The name was filed under 10 trademark classifications in the UK and the EU, including class 44, which covers ‘pharmacy services; services relating to the dispensing of medications; information services relating to medications; information services relating to pharmaceuticals; providing information to patients in the field of administering medications; medical information; providing a website featuring medical information; providing information in the field of health care in connection with retail pharmacy transactions; health care services; and preparation of prescriptions in pharmacies’.

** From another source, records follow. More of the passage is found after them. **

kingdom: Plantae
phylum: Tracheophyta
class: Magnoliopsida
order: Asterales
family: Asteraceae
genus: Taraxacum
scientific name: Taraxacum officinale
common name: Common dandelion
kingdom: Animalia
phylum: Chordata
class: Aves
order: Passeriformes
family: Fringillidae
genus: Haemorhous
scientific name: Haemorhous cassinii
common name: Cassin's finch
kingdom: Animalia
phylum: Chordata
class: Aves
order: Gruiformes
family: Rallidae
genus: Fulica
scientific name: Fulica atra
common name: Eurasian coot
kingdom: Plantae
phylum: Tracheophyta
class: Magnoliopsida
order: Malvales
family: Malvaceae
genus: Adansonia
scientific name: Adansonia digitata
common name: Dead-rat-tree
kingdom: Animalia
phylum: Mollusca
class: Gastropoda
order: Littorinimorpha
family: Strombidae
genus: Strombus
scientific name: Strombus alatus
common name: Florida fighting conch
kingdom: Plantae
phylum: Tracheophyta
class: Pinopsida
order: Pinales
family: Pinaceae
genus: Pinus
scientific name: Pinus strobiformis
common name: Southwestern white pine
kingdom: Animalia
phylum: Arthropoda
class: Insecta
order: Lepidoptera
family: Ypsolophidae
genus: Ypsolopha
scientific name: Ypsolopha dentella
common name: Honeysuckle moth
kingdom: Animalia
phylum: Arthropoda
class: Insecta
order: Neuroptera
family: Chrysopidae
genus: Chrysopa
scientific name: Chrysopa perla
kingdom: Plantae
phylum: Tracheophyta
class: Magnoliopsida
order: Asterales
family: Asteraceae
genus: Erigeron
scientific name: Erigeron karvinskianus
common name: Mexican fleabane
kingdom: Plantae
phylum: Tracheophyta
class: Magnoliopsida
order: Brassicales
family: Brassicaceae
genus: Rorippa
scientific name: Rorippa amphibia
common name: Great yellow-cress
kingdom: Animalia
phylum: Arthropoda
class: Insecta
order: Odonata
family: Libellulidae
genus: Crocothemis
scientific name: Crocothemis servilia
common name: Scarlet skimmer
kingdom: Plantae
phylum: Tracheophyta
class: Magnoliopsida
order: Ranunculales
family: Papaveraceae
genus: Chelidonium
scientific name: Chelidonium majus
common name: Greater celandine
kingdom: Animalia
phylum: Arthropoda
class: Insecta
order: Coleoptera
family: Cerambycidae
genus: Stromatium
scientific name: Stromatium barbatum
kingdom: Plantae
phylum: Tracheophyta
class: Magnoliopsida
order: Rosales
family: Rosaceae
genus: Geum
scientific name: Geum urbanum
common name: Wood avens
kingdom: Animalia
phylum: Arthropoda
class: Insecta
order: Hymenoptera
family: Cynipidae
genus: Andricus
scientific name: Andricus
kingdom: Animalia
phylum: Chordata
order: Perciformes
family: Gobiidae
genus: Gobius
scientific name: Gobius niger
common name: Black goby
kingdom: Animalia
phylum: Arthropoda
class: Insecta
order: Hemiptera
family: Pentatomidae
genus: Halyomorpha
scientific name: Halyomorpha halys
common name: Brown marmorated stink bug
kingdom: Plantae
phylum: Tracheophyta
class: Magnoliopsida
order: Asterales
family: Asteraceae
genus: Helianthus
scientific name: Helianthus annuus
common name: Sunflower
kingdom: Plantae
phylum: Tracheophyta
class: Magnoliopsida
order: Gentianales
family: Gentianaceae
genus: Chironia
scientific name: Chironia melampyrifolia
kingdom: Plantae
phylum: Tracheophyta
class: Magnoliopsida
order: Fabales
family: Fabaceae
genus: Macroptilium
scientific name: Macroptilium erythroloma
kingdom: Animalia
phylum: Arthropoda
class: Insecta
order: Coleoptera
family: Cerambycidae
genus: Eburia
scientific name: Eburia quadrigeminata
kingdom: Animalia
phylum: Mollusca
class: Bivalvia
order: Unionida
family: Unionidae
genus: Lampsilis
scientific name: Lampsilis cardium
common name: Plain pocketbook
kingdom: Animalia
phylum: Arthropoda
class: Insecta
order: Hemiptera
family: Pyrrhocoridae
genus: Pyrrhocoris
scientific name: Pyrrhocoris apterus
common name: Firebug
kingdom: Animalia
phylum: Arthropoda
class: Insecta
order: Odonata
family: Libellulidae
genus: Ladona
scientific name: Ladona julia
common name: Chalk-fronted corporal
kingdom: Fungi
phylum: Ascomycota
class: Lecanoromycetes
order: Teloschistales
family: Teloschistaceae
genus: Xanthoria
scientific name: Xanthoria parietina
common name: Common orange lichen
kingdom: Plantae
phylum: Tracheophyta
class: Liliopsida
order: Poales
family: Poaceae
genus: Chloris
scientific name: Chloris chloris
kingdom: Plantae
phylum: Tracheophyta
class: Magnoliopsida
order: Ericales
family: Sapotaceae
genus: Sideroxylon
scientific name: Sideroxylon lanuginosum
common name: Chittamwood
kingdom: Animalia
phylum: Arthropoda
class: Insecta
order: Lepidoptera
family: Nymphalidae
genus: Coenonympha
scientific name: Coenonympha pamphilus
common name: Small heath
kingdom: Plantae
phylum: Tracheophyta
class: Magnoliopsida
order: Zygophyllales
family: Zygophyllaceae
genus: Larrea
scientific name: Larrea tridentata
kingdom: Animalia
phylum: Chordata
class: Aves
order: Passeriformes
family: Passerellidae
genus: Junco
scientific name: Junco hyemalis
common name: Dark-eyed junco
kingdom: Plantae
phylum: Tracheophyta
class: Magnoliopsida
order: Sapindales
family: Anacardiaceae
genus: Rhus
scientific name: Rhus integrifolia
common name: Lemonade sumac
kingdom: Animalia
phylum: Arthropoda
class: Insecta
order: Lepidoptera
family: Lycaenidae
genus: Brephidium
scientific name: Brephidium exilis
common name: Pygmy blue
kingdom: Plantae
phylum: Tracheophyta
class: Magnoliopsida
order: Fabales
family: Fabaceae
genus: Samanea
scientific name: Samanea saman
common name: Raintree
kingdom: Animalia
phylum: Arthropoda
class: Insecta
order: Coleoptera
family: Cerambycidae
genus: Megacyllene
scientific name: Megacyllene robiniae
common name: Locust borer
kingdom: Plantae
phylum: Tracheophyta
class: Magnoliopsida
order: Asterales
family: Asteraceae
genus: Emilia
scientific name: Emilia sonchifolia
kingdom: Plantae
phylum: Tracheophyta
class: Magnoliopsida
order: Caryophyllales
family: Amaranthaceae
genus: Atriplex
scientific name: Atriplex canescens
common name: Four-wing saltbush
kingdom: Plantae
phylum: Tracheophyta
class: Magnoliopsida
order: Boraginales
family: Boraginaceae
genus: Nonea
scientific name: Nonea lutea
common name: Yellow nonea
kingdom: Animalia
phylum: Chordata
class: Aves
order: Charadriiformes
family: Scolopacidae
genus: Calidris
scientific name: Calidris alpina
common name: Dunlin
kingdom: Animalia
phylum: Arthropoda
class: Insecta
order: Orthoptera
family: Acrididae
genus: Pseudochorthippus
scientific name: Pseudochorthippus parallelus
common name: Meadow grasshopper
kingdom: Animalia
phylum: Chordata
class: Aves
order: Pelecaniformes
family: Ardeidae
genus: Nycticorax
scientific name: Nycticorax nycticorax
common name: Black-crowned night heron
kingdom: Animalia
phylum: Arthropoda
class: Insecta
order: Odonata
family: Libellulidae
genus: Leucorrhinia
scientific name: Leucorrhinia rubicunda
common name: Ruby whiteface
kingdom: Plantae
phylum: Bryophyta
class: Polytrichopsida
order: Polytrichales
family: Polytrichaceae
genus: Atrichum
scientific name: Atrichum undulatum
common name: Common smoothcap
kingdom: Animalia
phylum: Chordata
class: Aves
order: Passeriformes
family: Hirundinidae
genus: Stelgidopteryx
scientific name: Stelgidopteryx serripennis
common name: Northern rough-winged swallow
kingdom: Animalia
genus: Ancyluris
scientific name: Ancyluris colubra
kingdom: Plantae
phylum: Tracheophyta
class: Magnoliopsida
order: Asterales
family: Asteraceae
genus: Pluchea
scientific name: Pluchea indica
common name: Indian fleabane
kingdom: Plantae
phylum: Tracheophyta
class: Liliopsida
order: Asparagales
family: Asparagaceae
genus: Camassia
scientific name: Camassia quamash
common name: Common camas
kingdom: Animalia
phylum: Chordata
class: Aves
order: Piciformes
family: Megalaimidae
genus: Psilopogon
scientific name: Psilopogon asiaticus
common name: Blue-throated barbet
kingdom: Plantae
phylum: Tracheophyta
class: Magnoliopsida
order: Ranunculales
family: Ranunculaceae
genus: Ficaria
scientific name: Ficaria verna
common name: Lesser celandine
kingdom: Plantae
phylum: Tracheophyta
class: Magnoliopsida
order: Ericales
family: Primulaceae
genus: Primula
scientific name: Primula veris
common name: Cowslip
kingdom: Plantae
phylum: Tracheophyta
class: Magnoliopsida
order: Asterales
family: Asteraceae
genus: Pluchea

First Amazon Pharmacy in India
Today (14 August), Amazon launched its first online pharmacy in India – another of the countries it filed for a trademark in back in January.
Customers of the Amazon Pharmacy, which has been set up in the Indian city of Bangalore, will be able to order prescription-based medication, as well as over-the-counter medicines, basic health devices and Ayurvedic medication from certified sellers.
An Amazon India spokesperson told the Pharmacist that the launch of the online pharmacy is ‘particularly relevant in present times as it will help customers meet their essential needs while staying safe at home’.
Back in January, US media outlet CNBC, reported that Amazon had also filed trademark applications in Brazil, Canada, China, Egypt, Israel, Japan, Mexico, Singapore, Taiwan, Turkey, and the UAE.
It followed the company’s acquisition of PillPack, a US online pharmacy business, back in 2018.
‘Face-to-face interaction is crucial’
Sandra Gidley, president of the Royal Pharmaceutical Society (RPS) ‘While we are seeing people buying their medicines online, I would urge the public to support their local pharmacy, particularly during this difficult period.
‘Throughout the covid-19 pandemic, community pharmacies have remained open, playing a vital role within the NHS and supporting patient care, whenever people need it.’
She added: ‘It is vital to emphasise the importance of face-to-face interaction between a pharmacist and a patient, which can often be crucial in making health interventions. As experts in medicines, pharmacists ensure that people are taking their medicines correctly and safely, which may be missed when using online services.’
In January, the National Pharmacy Association (NPA) told the Pharmacist it remains to be seen whether an Amazon-style home delivery pharmacy model will work for pharmacies in the UK.